- PROVIDED RECORDS:
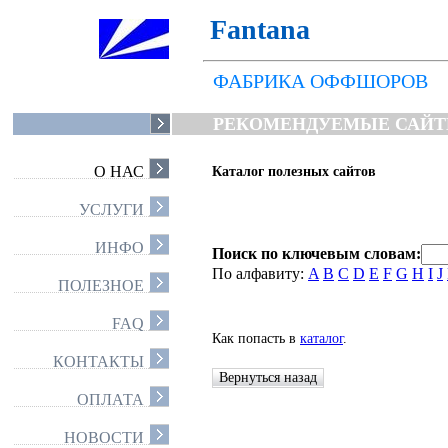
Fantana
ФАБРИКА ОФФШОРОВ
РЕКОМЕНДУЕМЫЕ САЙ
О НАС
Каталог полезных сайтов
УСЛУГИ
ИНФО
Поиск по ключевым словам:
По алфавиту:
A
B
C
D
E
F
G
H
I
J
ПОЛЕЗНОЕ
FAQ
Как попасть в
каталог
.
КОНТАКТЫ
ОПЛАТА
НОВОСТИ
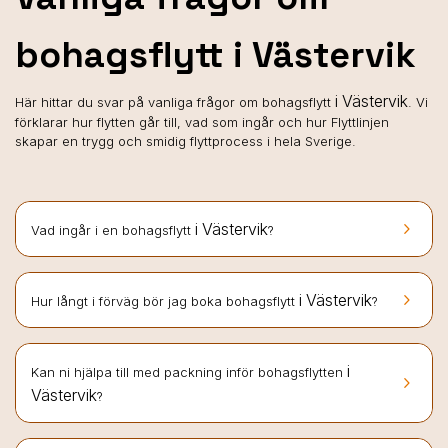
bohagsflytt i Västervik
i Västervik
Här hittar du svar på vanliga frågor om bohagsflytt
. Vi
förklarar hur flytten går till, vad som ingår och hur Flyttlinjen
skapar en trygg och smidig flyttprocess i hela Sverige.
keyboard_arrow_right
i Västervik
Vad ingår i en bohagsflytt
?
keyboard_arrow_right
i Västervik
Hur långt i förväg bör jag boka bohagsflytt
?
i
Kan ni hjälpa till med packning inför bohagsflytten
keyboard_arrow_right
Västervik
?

* * *

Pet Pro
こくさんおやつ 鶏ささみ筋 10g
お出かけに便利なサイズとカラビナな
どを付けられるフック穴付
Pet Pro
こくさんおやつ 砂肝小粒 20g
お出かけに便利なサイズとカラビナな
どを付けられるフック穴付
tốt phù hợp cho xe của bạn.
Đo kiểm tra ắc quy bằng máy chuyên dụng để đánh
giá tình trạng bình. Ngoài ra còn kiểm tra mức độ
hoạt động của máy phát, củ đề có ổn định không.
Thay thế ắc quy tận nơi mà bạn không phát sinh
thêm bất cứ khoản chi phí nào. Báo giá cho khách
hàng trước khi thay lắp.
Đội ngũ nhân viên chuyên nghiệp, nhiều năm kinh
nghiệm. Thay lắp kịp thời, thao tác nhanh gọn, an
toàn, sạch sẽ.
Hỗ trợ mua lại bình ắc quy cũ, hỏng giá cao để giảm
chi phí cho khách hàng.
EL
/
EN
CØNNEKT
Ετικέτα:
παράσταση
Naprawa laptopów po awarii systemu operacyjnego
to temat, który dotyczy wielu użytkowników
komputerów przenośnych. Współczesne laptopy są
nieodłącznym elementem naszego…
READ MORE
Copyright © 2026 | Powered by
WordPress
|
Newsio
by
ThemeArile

---

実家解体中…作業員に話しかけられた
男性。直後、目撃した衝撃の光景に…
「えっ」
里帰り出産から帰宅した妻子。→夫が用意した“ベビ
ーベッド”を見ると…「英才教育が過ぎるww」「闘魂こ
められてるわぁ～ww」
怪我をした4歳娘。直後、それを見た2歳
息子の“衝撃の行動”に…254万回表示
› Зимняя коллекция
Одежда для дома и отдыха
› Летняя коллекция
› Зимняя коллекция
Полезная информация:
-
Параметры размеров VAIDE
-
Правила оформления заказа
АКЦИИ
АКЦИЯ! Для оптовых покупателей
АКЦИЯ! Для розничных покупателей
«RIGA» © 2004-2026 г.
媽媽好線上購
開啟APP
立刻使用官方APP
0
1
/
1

- GOAL OF THE EXERCISE: The response must hold only the lines above from the line with "こくさんおやつ 砂肝小粒 20g" through the line with "thêm bất cứ", each copied exactly, both ends kept.

- PROBLEM SOLUTION:
こくさんおやつ 砂肝小粒 20g
お出かけに便利なサイズとカラビナな
どを付けられるフック穴付
tốt phù hợp cho xe của bạn.
Đo kiểm tra ắc quy bằng máy chuyên dụng để đánh
giá tình trạng bình. Ngoài ra còn kiểm tra mức độ
hoạt động của máy phát, củ đề có ổn định không.
Thay thế ắc quy tận nơi mà bạn không phát sinh
thêm bất cứ khoản chi phí nào. Báo giá cho khách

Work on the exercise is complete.